ClassMethod getLibraryID() As %Integer [ Internal ]

%OnNew

Method %OnNew(sketch As %Binary = "", decode As %Boolean = {..#ENCODE}, Output err As %String = "") As %Status

Creates the memory and sets id for a new sketch. If you pass the sketch parameter, the new sketch will be initialized with the serialized sketch you passed in.

updateHash

Method updateHash(hash As %Binary) As %Integer [ Language = cpp ]

Updates this sketch with the user supplied hash value
Use $zcrc(yourdata,9,2059198193) or $zcrc(yourdata,9,hll.#SEED) to get the hash.

update

Method update(stringdata As %Binary) As %Integer [ Language = cpp ]

Updates this sketch with the $zcrc(,9,) hash of the stringdata. Hash done inside API.

merge

Method merge(other As %SQL.HLL, Output err As %String = "") As %Status

Merges the supplied sketch object into the current one. This merges the cardinality estimates.

estimate

Method estimate(Output err As %String = "") As %Integer

Returns the current unique value estimate (cardinality) for this sketch.

get

Method get(encode As %Boolean = {..#ENCODE}, Output err As %String = "") As %Binary

Returns the serialized form of the current sketch so that multiple sketches can be merged. Potentially you might obtain the sketch from a different process.

releaseSketch

Method releaseSketch(Output err As %String = "") As %Status [ Internal ]

Frees up the memory associated with this sketch. After this method has been called, subsequent calls for this sketch will yield a error. This method is called implicitly by the object destructor.

info

Method info(Output type As %String, Output precision As %String, Output err As %String) As %Status [ Internal ]

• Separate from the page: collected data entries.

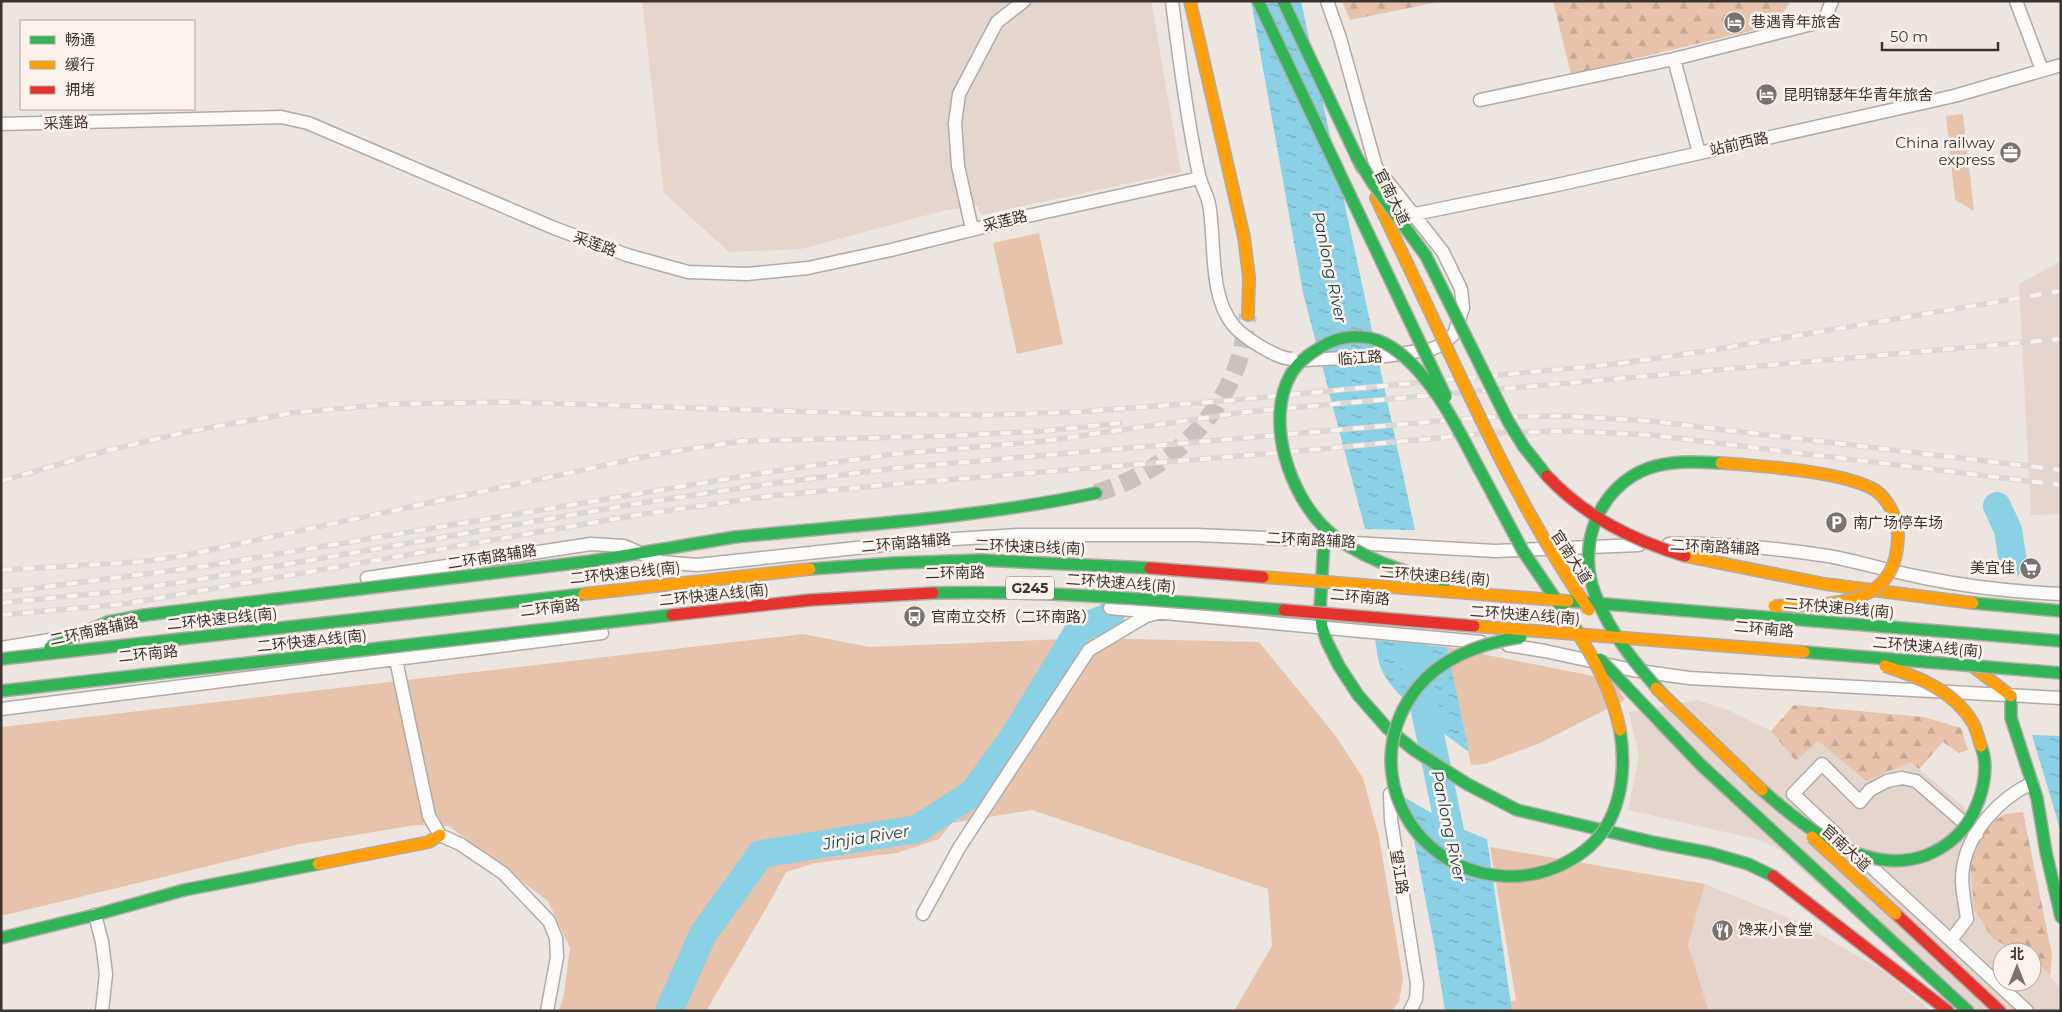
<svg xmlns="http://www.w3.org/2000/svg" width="2062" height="1012" font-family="Montserrat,'Noto Sans SC',sans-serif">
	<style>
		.built { fill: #e5d6cd }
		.forest { fill: url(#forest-firs) }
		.park { fill: #e8c3ac }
		.water { fill: url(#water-ripples) }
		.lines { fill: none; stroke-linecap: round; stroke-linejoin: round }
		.river { stroke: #8bd1e6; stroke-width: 28 }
		.secondary-tunnel { stroke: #c9c2bd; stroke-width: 18; stroke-dasharray: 18 9; stroke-linecap: butt }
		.street-casing { stroke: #b0aba7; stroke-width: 15 }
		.fast-casing { stroke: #b0aba7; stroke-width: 14 }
		.slow-casing { stroke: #b0aba7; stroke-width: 14 }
		.jam-casing { stroke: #b0aba7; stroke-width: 14 }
		.street { stroke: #fcfbfa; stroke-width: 12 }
		.fast { stroke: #30b455; stroke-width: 11 }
		.slow { stroke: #ff9f0a; stroke-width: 11 }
		.jam { stroke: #e5322d; stroke-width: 11 }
		.rail-casing { stroke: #dad7d6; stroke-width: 5.5 }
		.rail { stroke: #fdf2eb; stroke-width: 4; stroke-dasharray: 11; stroke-linecap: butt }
		.street-bridge-casing { stroke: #b0aba7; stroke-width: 15; stroke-linecap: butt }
		.fast-bridge-casing { stroke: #b0aba7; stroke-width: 14; stroke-linecap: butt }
		.slow-bridge-casing { stroke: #b0aba7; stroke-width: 14; stroke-linecap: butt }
		.jam-bridge-casing { stroke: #b0aba7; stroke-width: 14; stroke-linecap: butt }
		.street-bridge { stroke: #fcfbfa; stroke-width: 12 }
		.fast-bridge { stroke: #30b455; stroke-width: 11 }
		.slow-bridge { stroke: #ff9f0a; stroke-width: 11 }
		.jam-bridge { stroke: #e5322d; stroke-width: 11 }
		.labels { text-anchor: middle; stroke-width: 5; stroke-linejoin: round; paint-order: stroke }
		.shield { fill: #fdf2eb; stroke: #746d69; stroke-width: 1 }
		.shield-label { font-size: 14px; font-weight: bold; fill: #3a3431 }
		.poi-label { font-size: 15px; fill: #3a3431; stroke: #fdf2eb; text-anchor: start }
		.street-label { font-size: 15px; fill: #3a3431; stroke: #fdf2eb }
		.water-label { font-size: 16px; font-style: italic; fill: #12404e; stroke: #fdf2eb }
	</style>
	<defs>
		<pattern id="forest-firs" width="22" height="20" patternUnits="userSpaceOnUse" patternTransform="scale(1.25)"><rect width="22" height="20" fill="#e8c3ac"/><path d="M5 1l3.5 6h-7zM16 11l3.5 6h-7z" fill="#c8a894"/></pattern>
		<pattern id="water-ripples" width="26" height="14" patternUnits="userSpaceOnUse" patternTransform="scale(1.25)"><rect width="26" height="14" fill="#8bd1e6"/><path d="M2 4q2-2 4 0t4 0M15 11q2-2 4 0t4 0" fill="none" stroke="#73aabb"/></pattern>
	</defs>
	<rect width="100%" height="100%" fill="#ede5e0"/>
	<path class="built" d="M 642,1 L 1151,1 L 1181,172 L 981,215 L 978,206 L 946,210 L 801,249 L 729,252 L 664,193 Z
		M 2061,261 L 2061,514 L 2031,515 L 2019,284 Z
		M 1697,700 L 1728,710 L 1771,731 L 1796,761 L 1818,741 L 1866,781 L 1910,761 L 1986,826 L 1970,863 L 1974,909 L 1992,938 L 2016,952 L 2002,952 L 2002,982 L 2032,982 L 2032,961 L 2041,966 L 2061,989 L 2061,1011 L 1960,1011 L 1780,850 L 1760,840 L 1628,810 L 1639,757 L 1629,712 Z
		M 1705,884 L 1797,921 L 1885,972 L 1931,1011 L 1709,1011 L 1688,945 Z"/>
	<path class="forest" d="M 1342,1 L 1443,1 L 1350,20 Z
		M 1553,1 L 1791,1 L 1775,25 L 1571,74 Z
		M 1794,705 L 1924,717 L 1961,728 L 1968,750 L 1959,753 L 1943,742 L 1919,769 L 1910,762 L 1866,781 L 1818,741 L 1796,761 L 1771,731 Z
		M 2023,812 L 2052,955 L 2050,976 L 2041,966 L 2032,961 L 2032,952 L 2016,952 L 1992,938 L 1974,909 L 1970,863 L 1986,826 L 2005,814 Z"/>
	<path class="park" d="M 1963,114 L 1974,211 L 1955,200 L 1946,116 Z
		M 1039,233 L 1063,344 L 1017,354 L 993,243 Z
		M 803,634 L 870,647 L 1088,638 L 1259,642 L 1335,735 L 1363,778 L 1379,837 L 1403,978 L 1399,1002 L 1391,1011 L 1234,1011 L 1272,946 L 1268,889 L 1032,810 L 952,823 L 939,839 L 897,853 L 815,863 L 786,872 L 771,900 L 706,1011 L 559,1011 L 564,994 L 570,948 L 548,901 L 449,826 L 416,825 L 295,845 L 1,916 L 1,727 Z
		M 1447,647 L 1588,675 L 1628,686 L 1619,690 L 1625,700 L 1540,743 L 1484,764 L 1471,765 Z
		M 1490,847 L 1705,884 L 1688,945 L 1709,1011 L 1478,1011 L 1516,1000 Z"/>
	<path class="water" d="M 1251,1 L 1301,1 L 1415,530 L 1365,529 L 1303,293 Z
		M 1375,640 L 1447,647 L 1469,752 C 1444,734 1390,695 1380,666 C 1377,658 1377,648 1375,640 Z
		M 2032,735 L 2060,736 L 2061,834 L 2058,822 Z
		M 1406,798 C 1432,814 1458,828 1487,839 L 1512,1011 L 1445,1011 L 1435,949 Z"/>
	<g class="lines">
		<path class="river" d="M 1997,506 L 2008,530 L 2013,562
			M 1411,643 L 1456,860
			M 669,1011 L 703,934 L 761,854 L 917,829 L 973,793 L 1013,738 L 1080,628 L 1106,618 L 1111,614"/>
		<path class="secondary-tunnel" d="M 1096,493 C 1108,489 1121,485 1132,479 C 1184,454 1228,406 1242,349 C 1244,338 1246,326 1248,315"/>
		<defs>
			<path id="street" d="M 1172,1 C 1179,59 1187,118 1199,175 C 1201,185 1207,194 1209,204 C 1216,242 1208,296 1234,326
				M 2016,1 L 2042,70
				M 1674,59 L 1699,153
				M 1480,100 L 1674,59 L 1824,21 L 1832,1
				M 1,124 L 281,117 L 308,123 L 554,228 L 627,255 L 688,272 L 747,274 L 808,268 L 891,250 L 1023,217 L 1200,178
				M 1415,214 L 1557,185 L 1954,96 L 2061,65
				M 972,229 L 958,166 L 955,123 L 959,94 L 997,22 L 1024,1
				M 1304,360 L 1386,356 L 1432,349 L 1443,344 L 1454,334 L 1463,308 L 1461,289 L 1443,252 L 1376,167 L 1340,38 L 1327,1
				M 1354,543 L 1495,551 L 1639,545
				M 1669,544 C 1722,543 1776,548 1828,556 C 1861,562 1892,572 1925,578 C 1969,587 2015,592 2061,594
				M 367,578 L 591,544 L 624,546 L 661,562 L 697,565 L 922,541 L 1018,535 L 1197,535 L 1332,541
				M 1110,608 L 1481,642
				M 1508,645 L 1545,651 L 1632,670 L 1689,678 L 2061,698
				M 1,648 L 56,639
				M 396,660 L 429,816 L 440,835 L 460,844 L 503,873 L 549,921 L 556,938 L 557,957 L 547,1011
				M 1,709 L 602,633
				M 1390,794 L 1391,820 L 1417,984 L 1416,999 L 1410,1011
				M 1837,835 L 1793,794 L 1822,764 L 1860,802 L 1870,790 L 1887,781 L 1902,778 L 1916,781 L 1977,834
				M 1863,859 L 2027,1011
				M 923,914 L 959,848 L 1089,650 L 1146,616 L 1155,614
				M 95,915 L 102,942 L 106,974 L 102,1011
				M 1951,940 L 1967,919 C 1965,903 1960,884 1963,868 C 1968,832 2000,798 2032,783"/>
			<path id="fast" d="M 1258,1 L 1404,309
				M 1283,1 L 1362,168
				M 735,537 C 856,525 977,518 1096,493
				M 1324,541 L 1320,609 L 1322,627 L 1327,642 L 1339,666 L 1358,695 L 1387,728 L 1414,750 L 1467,784 L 1517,810 L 1657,843 L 1710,853 L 1748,864 L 1773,876
				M 592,561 L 735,537
				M 1973,603 L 2061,611
				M 2011,696 L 2011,718 L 2037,798 L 2046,852 L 2061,917
				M 1881,931 L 1968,1011
				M 1,938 L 95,915 L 184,890 L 318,864"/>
			<path id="slow" d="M 1190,1 L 1244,237 L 1249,277 L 1248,315
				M 1376,198 L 1424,299
				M 1685,556 L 1825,584 L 1973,603
				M 1967,662 L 2011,696
				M 318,864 L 429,842 L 440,835"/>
			<path id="jam" d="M 1773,876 L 1948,1011
				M 1896,914 L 2000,1011"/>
		</defs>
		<use href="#street" class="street-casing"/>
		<use href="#fast" class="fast-casing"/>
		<use href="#slow" class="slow-casing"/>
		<use href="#jam" class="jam-casing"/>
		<use href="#street" class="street"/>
		<use href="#fast" class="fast"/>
		<use href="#slow" class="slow"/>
		<use href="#jam" class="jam"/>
		<defs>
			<path id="rail" d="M 1,481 L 109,450 L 186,432 L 291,413 L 390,404 L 511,402 L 878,414 L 987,415 L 1077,412 L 1223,401 L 1616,364 L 1706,351 L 2061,291
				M 1,570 L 139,562 L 182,556 L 657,454 L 742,441 L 946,436 L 1044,431 L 1120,423
				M 1,591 L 29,589 L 206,566 L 768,472 L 894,454 L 1045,441 L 1245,412 L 2061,339
				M 1,603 L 122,591 L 208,578 L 635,504 L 768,484 L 897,468 L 1487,417 L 1567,416 L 1651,421 L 2061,470
				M 1,615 L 124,604 L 637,515 L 770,496 L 896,484 L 1300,451 L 1490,433 L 1567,431 L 1651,435 L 2061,485"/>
		</defs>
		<use href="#rail" class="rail-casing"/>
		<use href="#rail" class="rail"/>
		<defs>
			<path id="street-bridge" d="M 1234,326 C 1243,337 1277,359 1292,359"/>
			<path id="fast-bridge" d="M 1356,156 L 1372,182 L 1426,256 L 1508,421 L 1524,447 L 1547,476
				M 1404,309 L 1446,397
				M 1475,461 L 1523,551 L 1580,635
				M 810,569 L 894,563 L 981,560 L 1150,568
				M 1444,583 C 1404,571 1359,559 1327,530 C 1290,496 1264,421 1291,374 C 1300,359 1314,351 1328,343 C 1349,333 1374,335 1393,348 C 1432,375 1459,430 1480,471
				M 933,593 C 1051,590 1167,601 1284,610
				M 1568,601 L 2061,641
				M 1521,637 C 1483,643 1443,656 1418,687 C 1356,763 1408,870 1503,876 C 1534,878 1560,869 1584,851 C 1621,823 1627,773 1620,730
				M 50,647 L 108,622 L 145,615 L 592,561
				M 1804,652 L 2061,673
				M 1,659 L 584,594
				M 1600,659 L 1701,765 L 1881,931
				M 1,691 L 672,615
				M 1665,697 C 1637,666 1610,634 1595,594 C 1576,545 1599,486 1649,468 C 1673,460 1697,462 1721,463
				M 1753,782 C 1798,822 1863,879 1927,855 C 1946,847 1960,836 1970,819 C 1982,798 1990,769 1981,746"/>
			<path id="slow-bridge" d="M 1424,299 C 1474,406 1522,513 1589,610
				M 1721,463 C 1760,466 1843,471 1875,490 C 1889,500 1898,519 1898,536 C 1897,610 1829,604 1774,606
				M 1263,577 L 1568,601
				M 584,594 L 810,569
				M 1474,626 L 1804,652
				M 1573,627 C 1595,658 1612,692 1620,730
				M 1885,666 C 1919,677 1954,691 1973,723 C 1977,730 1978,738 1981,746
				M 1656,688 L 1762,790
				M 1812,837 L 1896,914"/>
			<path id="jam-bridge" d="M 1547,476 C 1586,517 1632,540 1685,556
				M 1150,568 L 1263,577
				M 1284,610 L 1474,626
				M 672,615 L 810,600 L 933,593"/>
		</defs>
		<use href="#street-bridge" class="street-bridge-casing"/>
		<use href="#fast-bridge" class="fast-bridge-casing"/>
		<use href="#slow-bridge" class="slow-bridge-casing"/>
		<use href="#jam-bridge" class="jam-bridge-casing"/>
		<use href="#street-bridge" class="street-bridge"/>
		<use href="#fast-bridge" class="fast-bridge"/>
		<use href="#slow-bridge" class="slow-bridge"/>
		<use href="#jam-bridge" class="jam-bridge"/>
	</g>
	<defs>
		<symbol id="hotel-disc" viewBox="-11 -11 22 22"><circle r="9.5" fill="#79726e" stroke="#fdf2eb"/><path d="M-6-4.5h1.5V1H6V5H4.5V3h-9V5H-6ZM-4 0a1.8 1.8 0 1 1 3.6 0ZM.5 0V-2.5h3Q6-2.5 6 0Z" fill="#fff"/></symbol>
		<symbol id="office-disc" viewBox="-11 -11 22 22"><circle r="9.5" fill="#79726e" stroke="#fdf2eb"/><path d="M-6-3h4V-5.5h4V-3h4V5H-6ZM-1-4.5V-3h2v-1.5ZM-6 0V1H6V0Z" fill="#fff"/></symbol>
		<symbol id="parking-disc" viewBox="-11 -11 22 22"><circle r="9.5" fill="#79726e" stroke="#fdf2eb"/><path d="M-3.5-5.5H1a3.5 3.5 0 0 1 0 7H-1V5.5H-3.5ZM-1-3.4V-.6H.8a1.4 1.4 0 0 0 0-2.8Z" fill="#fff"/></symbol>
		<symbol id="supermarket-disc" viewBox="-11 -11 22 22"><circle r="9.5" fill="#79726e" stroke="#fdf2eb"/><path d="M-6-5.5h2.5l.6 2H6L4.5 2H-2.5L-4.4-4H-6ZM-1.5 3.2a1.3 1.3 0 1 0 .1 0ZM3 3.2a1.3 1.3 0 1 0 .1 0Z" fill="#fff"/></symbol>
		<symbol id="bus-disc" viewBox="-11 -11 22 22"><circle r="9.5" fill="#79726e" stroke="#fdf2eb"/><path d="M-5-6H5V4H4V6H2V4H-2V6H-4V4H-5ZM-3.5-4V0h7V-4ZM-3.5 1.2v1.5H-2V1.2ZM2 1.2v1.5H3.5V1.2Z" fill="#fff"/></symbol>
		<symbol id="restaurant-disc" viewBox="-11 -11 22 22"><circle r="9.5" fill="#79726e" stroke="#fdf2eb"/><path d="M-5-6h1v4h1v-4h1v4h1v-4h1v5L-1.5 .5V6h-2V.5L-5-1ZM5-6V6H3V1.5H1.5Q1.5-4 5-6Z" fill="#fff"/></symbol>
	</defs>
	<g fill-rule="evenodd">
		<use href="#hotel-disc" x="1722" y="10" width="25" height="25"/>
		<use href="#hotel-disc" x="1754" y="82" width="25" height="25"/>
		<use href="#office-disc" x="1998" y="140" width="25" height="25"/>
		<use href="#parking-disc" x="1824" y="510" width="25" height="25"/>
		<use href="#supermarket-disc" x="2018" y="556" width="25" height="25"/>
		<use href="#bus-disc" x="902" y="604" width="25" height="25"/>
		<use href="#restaurant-disc" x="1710" y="918" width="25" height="25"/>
	</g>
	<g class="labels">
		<rect class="shield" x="1006" y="576.5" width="48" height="23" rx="4"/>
		<g class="shield-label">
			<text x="1030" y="593">G245</text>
		</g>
		<g class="poi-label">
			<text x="1751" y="27">巷遇青年旅舍</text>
			<text x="1783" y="100">昆明锦瑟年华青年旅舍</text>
			<text x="1995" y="148" text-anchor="end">China railway<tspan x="1995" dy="17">express</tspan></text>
			<text x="1853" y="528">南广场停车场</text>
			<text x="2015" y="573" text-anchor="end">美宜佳</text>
			<text x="931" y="622">官南立交桥（二环南路）</text>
			<text x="1738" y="935">馋来小食堂</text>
		</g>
		<g class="street-label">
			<text transform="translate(66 123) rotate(-2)" y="5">采莲路</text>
			<text transform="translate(1739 144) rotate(-13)" y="5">站前西路</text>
			<text transform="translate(1392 197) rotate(64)" y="5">官南大道</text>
			<text transform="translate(1005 221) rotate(-14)" y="5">采莲路</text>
			<text transform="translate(595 244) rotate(20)" y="5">采莲路</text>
			<text transform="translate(1360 358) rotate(-4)" y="5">临江路</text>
			<text transform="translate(1311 540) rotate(3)" y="5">二环南路辅路</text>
			<text transform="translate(906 543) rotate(-5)" y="5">二环南路辅路</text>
			<text transform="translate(1030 547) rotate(2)" y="5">二环快速B线(南)</text>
			<text transform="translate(1715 547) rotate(3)" y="5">二环南路辅路</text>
			<text transform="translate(492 557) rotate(-9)" y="5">二环南路辅路</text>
			<text transform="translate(1571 557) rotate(57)" y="5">官南大道</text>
			<text transform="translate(625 573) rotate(-6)" y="5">二环快速B线(南)</text>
			<text transform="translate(955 573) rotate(-1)" y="5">二环南路</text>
			<text transform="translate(1435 576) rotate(4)" y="5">二环快速B线(南)</text>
			<text transform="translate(1121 583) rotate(4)" y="5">二环快速A线(南)</text>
			<text transform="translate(714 595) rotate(-6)" y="5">二环快速A线(南)</text>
			<text transform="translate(1360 597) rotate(5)" y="5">二环南路</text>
			<text transform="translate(550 608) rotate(-7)" y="5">二环南路</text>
			<text transform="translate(1839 608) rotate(5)" y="5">二环快速B线(南)</text>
			<text transform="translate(1525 615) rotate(4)" y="5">二环快速A线(南)</text>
			<text transform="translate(222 619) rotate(-6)" y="5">二环快速B线(南)</text>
			<text transform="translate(1764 629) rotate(5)" y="5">二环南路</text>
			<text transform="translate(94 631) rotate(-12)" y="5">二环南路辅路</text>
			<text transform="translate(312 641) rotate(-6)" y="5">二环快速A线(南)</text>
			<text transform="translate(1928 647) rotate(5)" y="5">二环快速A线(南)</text>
			<text transform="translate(148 654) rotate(-6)" y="5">二环南路</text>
			<text transform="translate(1846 848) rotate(43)" y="5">官南大道</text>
			<text transform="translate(1399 872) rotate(81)" y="5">望江路</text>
		</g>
		<g class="water-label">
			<text transform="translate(1330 267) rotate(78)" y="6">Panlong River</text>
			<text transform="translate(1449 826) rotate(78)" y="6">Panlong River</text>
			<text transform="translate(866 837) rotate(-9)" y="6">Jinjia River</text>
		</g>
	</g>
	<rect width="2062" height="1012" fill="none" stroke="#3a3431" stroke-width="5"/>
	<rect x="20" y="20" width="175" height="90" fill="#fdf2eb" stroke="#afa6a1"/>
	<rect x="30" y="36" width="25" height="8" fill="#30b455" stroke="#afa6a1"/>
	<text x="65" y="45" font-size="15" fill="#3a3431">畅通</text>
	<rect x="30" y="61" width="25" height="8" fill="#ff9f0a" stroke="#afa6a1"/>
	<text x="65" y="70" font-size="15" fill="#3a3431">缓行</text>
	<rect x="30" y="86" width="25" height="8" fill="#e5322d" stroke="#afa6a1"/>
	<text x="65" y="95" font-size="15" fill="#3a3431">拥堵</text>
	<g transform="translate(2017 967)"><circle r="24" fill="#fdf2eb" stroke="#afa6a1"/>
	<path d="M0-4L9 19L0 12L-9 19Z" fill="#79726e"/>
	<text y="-8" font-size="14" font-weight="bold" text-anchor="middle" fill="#3a3431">北</text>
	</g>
	<path d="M1882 42v8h116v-8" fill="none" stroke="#3a3431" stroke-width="2.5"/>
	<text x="1890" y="42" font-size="15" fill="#3a3431" stroke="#fdf2eb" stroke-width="4" paint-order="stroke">50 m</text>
</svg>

Helper method to retrieve metadata for the current sketch.

typeGet

Method typeGet() As %String [ Internal, ServerOnly = 1 ]

precisionGet

Method precisionGet() As %Integer [ Internal, ServerOnly = 1 ]

%OnClose

Method %OnClose() As %Status

version

ClassMethod version() As %Integer

Returns the version of the underlying callout library.